A little background – the British discovered this place, just south of Christchurch, almost 200 years ago and the French settled here. History lesson over, it still has a real French feel today. The street names are French, the shops have a Parisienne feel and the petrol station uses the word ‘l’essence’ (which doesn’t take a rocket scientist to work out means petrol).
Don’t get me wrong, its not like disembarking a ferry at Calais and being greeted by frogs legs, snails and a rude French lady staring at you, but it does have a certain ‘je ne sais quoi’. (see what I did there?).
The scenery was so picturesque. The place was tranquil. The boats were cute. It’s the perfect place to retire to. Or run a cute B&B. Being the low season, there weren’t many people around but I’m told it gets incredibly busy in the summer. The list of things to do is long, including swimming with dolphins in the harbour. So I’ll be returning for that.

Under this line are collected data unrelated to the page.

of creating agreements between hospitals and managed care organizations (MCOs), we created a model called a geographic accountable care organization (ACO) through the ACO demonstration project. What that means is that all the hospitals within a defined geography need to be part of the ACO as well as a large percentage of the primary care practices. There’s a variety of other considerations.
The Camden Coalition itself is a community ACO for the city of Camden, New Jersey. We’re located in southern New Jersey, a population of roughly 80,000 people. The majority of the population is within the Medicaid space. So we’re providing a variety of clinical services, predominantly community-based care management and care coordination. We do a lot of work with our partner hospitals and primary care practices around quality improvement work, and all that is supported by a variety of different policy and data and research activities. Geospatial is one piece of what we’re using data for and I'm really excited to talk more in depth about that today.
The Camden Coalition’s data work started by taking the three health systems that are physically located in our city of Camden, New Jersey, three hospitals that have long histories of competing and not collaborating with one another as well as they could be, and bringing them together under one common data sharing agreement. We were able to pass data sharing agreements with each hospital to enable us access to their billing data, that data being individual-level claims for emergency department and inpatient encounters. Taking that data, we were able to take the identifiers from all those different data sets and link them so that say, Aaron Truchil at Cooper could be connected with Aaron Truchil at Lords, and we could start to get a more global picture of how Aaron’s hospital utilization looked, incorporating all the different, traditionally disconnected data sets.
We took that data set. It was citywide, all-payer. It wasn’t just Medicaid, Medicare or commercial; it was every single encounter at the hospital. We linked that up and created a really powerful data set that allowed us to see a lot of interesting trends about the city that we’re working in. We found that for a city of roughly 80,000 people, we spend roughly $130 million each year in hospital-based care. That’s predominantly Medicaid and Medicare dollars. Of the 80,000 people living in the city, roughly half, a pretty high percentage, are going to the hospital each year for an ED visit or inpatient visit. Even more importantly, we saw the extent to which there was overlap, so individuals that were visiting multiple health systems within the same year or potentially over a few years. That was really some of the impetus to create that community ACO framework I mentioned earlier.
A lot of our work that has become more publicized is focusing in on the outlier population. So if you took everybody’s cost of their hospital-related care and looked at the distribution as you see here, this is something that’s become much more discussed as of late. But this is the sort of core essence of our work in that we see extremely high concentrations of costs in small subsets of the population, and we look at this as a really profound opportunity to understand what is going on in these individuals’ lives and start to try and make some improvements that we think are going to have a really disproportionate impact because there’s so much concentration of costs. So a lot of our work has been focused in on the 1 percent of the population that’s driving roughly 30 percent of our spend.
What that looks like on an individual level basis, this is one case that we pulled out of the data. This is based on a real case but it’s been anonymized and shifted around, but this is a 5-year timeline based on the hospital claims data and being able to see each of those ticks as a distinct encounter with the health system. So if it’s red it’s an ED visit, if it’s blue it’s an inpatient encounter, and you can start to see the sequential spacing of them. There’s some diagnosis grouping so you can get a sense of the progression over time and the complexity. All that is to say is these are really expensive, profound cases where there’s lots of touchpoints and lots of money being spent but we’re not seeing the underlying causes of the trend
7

The stand out moment of the day however? The beautiful blue water? The rolling hills? Perhaps the little cute boats? Or the French theme in a country that was once part of the British Empire that’s not really an empire anymore? Nope. It was eating fish & chips.
We had fish & chips for lunch. And ate it with our hands. I refused to take it seriously and thought Devon was having me on. But as he picked up the fish and brought it to his mouth I suddenly realised it was no joke. I was going to dip piping hot battered fish into tartare sauce and eat it with my hands. Anyone who knows me will know I can’t wear anything white to a meal. I just have this magical ability to drop anything destined for my mouth.
I mean it’s a first world problem in the grand scheme of things. I feel like I’ve embraced many Kiwi things – the fact a ‘dairy’ shop sells more than dairy. A ‘lolly’ is a sweet and doesn’t come on a stick. Pineapple lumps. Jandles. Wellies being called gum boots. Rugby. The list goes on. But I really can’t get my head around this one.
Since arriving here, I’ve been quick to shoot down anybody who told me that ‘coming to NZ was like going back in time to a 1960’s UK’. The social views are far more developed than back home and cash here is virtually a thing of the past, for example. Even the old people use contactless. You can even design your own burger at McDonalds.
But eating fish and chips with my hands? I’m going to struggle with this one.